→ **Problem**: Retype all lines of the items, from the line containing "stories a day and week." through the line containing "Group, LLC Copyright", including both of those lines. Leave the pictures out of your answer.

--

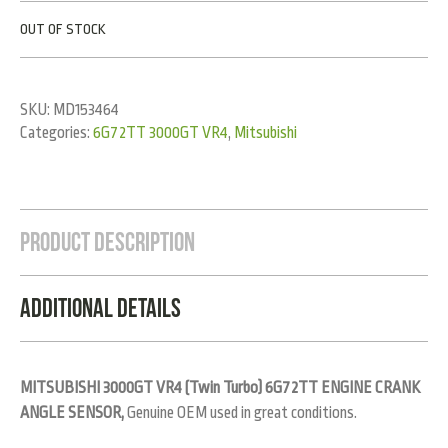
OUT OF STOCK
SKU:
MD153464
Categories:
6G72TT 3000GT VR4
,
Mitsubishi
Product Description
Additional Details
MITSUBISHI 3000GT VR4 (Twin Turbo) 6G72TT ENGINE CRANK
ANGLE SENSOR,
Genuine OEM used in great conditions.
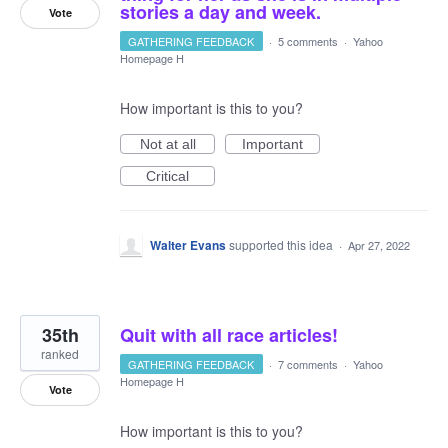
stories a day and week.
Vote
GATHERING FEEDBACK
·
5 comments
·
Yahoo
Homepage H
How important is this to you?
Not at all
Important
Critical
Walter Evans
supported this idea
·
Apr 27, 2022
35th
Quit with all race articles!
ranked
GATHERING FEEDBACK
·
7 comments
·
Yahoo
Homepage H
Vote
How important is this to you?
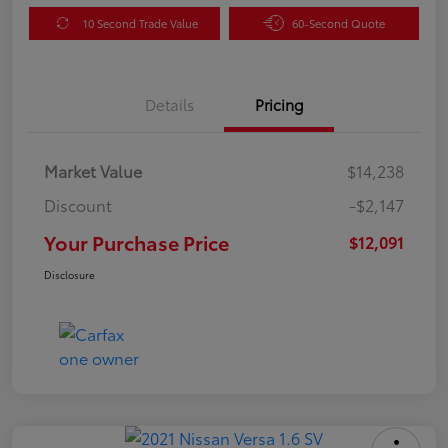
10 Second Trade Value
60-Second Quote
Details
Pricing
Market Value
$14,238
Discount
-$2,147
Your Purchase Price
$12,091
Disclosure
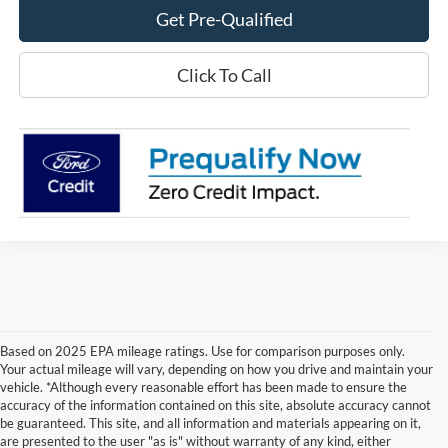
Get Pre-Qualified
Click To Call
Based on 2025 EPA mileage ratings. Use for comparison purposes only.
Your actual mileage will vary, depending on how you drive and maintain your
vehicle. *Although every reasonable effort has been made to ensure the
accuracy of the information contained on this site, absolute accuracy cannot
be guaranteed. This site, and all information and materials appearing on it,
are presented to the user "as is" without warranty of any kind, either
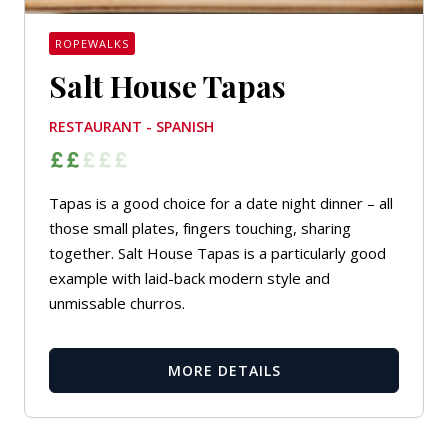
ROPEWALKS
Salt House Tapas
RESTAURANT - SPANISH
Tapas is a good choice for a date night dinner – all
those small plates, fingers touching, sharing
together. Salt House Tapas is a particularly good
example with laid-back modern style and
unmissable churros.
MORE DETAILS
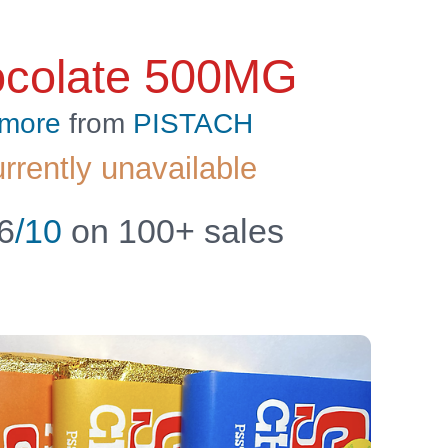
ocolate 500MG
 more
from
PISTACH
urrently unavailable
6
/10
on 100+ sales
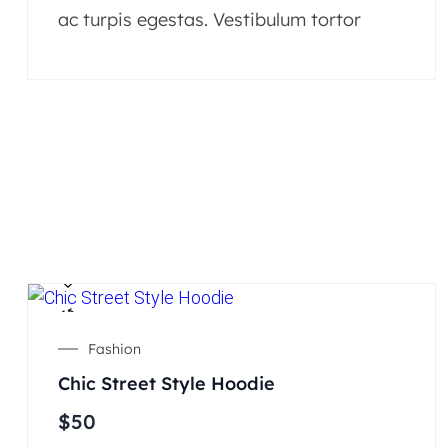
ac turpis egestas. Vestibulum tortor
Fashion
Chic Street Style Hoodie
$
50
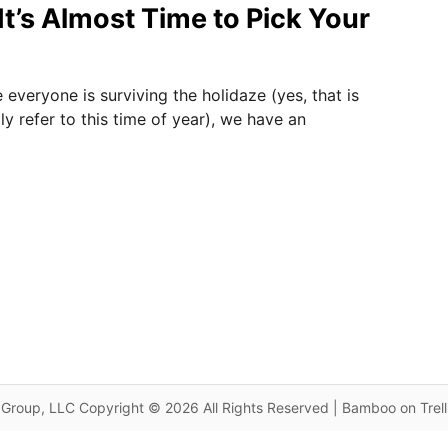
It’s Almost Time to Pick Your
everyone is surviving the holidaze (yes, that is
y refer to this time of year), we have an
Group, LLC Copyright © 2026 All Rights Reserved | Bamboo on Trel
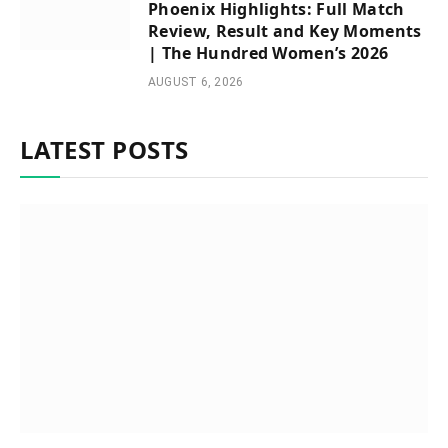
Phoenix Highlights: Full Match
Review, Result and Key Moments
| The Hundred Women’s 2026
AUGUST 6, 2026
LATEST POSTS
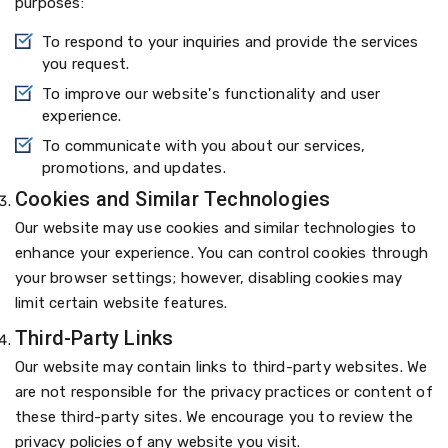
purposes:
To respond to your inquiries and provide the services
you request.
To improve our website's functionality and user
experience.
To communicate with you about our services,
promotions, and updates.
Cookies and Similar Technologies
Our website may use cookies and similar technologies to
enhance your experience. You can control cookies through
your browser settings; however, disabling cookies may
limit certain website features.
Third-Party Links
Our website may contain links to third-party websites. We
are not responsible for the privacy practices or content of
these third-party sites. We encourage you to review the
privacy policies of any website you visit.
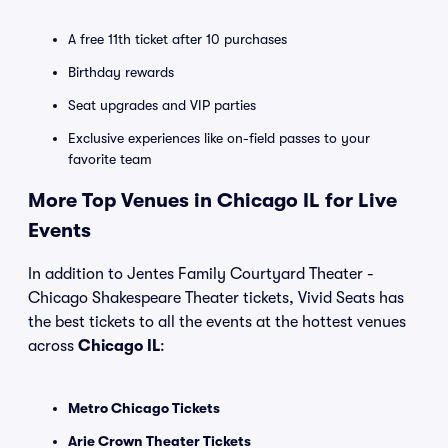
A free 11th ticket after 10 purchases
Birthday rewards
Seat upgrades and VIP parties
Exclusive experiences like on-field passes to your
favorite team
More Top Venues in Chicago IL for Live
Events
In addition to Jentes Family Courtyard Theater -
Chicago Shakespeare Theater tickets, Vivid Seats has
the best tickets to all the events at the hottest venues
across
Chicago IL
:
Metro Chicago Tickets
Arie Crown Theater Tickets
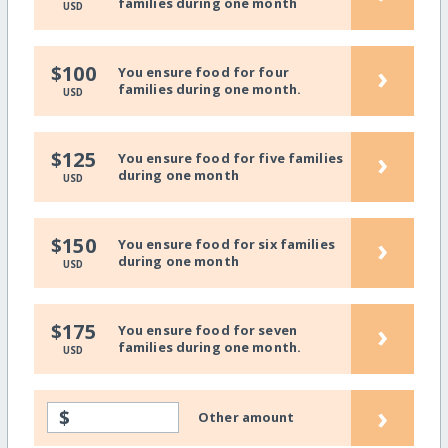
families during one month
USD
›
$100
You ensure food for four
families during one month.
USD
›
$125
You ensure food for five families
during one month
USD
›
$150
You ensure food for six families
during one month
USD
›
$175
You ensure food for seven
families during one month.
USD
›
$
Other amount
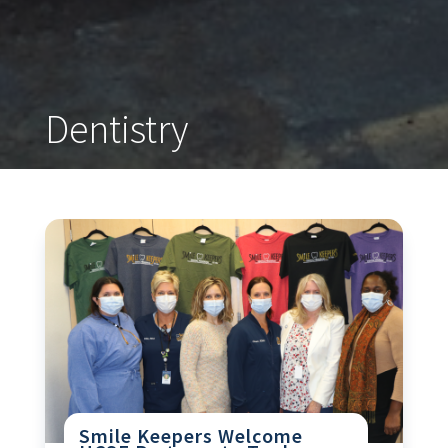
Dentistry
Smile Keepers Welcome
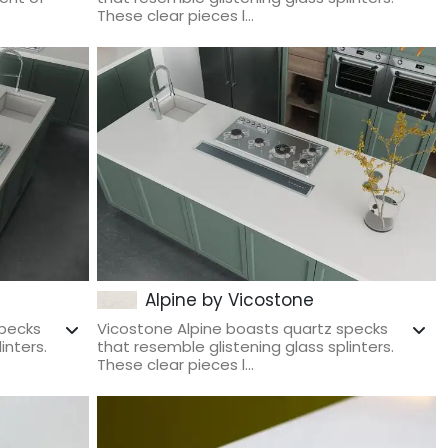
These clear pieces l...
Alpine by Vicostone
specks
Vicostone Alpine boasts quartz specks
inters.
that resemble glistening glass splinters.
These clear pieces l...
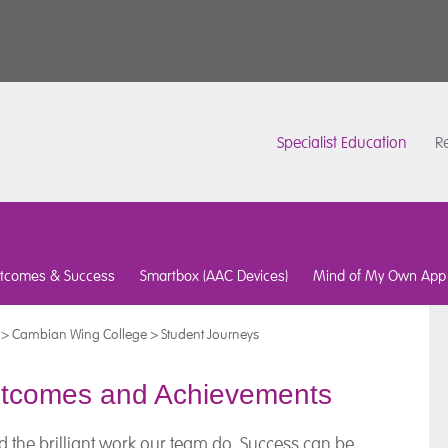
Specialist Education
Re
tcomes & Success
Smartbox (AAC Devices)
Mind of My Own App
>
Cambian Wing College
>
Student Journeys
utcomes and Achievements
d the brilliant work our team do. Success can be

--

→ **Written answer**:
stories a day and week.
Vote
GATHERING FEEDBACK
·
5 comments
·
Yahoo
Homepage H
How important is this to you?
Not at all
Important
Critical
Walter Evans
supported this idea
·
Apr 27, 2022
35th
Quit with all race articles!
ranked
GATHERING FEEDBACK
·
7 comments
·
Yahoo
Homepage H
Vote
How important is this to you?
10 Second Trade Value
60-Second Quote
Details
Pricing
Market Value
$14,238
Discount
-$2,147
Your Purchase Price
$12,091
Disclosure
Get Pre-Qualified
Click To Call
Based on 2025 EPA mileage ratings. Use for comparison purposes only.
Your actual mileage will vary, depending on how you drive and maintain your
vehicle. *Although every reasonable effort has been made to ensure the
accuracy of the information contained on this site, absolute accuracy cannot
be guaranteed. This site, and all information and materials appearing on it,
are presented to the user "as is" without warranty of any kind, either
ROPEWALKS
Salt House Tapas
RESTAURANT - SPANISH
Tapas is a good choice for a date night dinner – all
those small plates, fingers touching, sharing
together. Salt House Tapas is a particularly good
example with laid-back modern style and
unmissable churros.
MORE DETAILS
ocolate 500MG
 more
from
PISTACH
urrently unavailable
6
/10
on 100+ sales
ac turpis egestas. Vestibulum tortor
Fashion
Chic Street Style Hoodie
$
50
It’s Almost Time to Pick Your
everyone is surviving the holidaze (yes, that is
y refer to this time of year), we have an
Group, LLC Copyright © 2026 All Rights Reserved | Bamboo on Trel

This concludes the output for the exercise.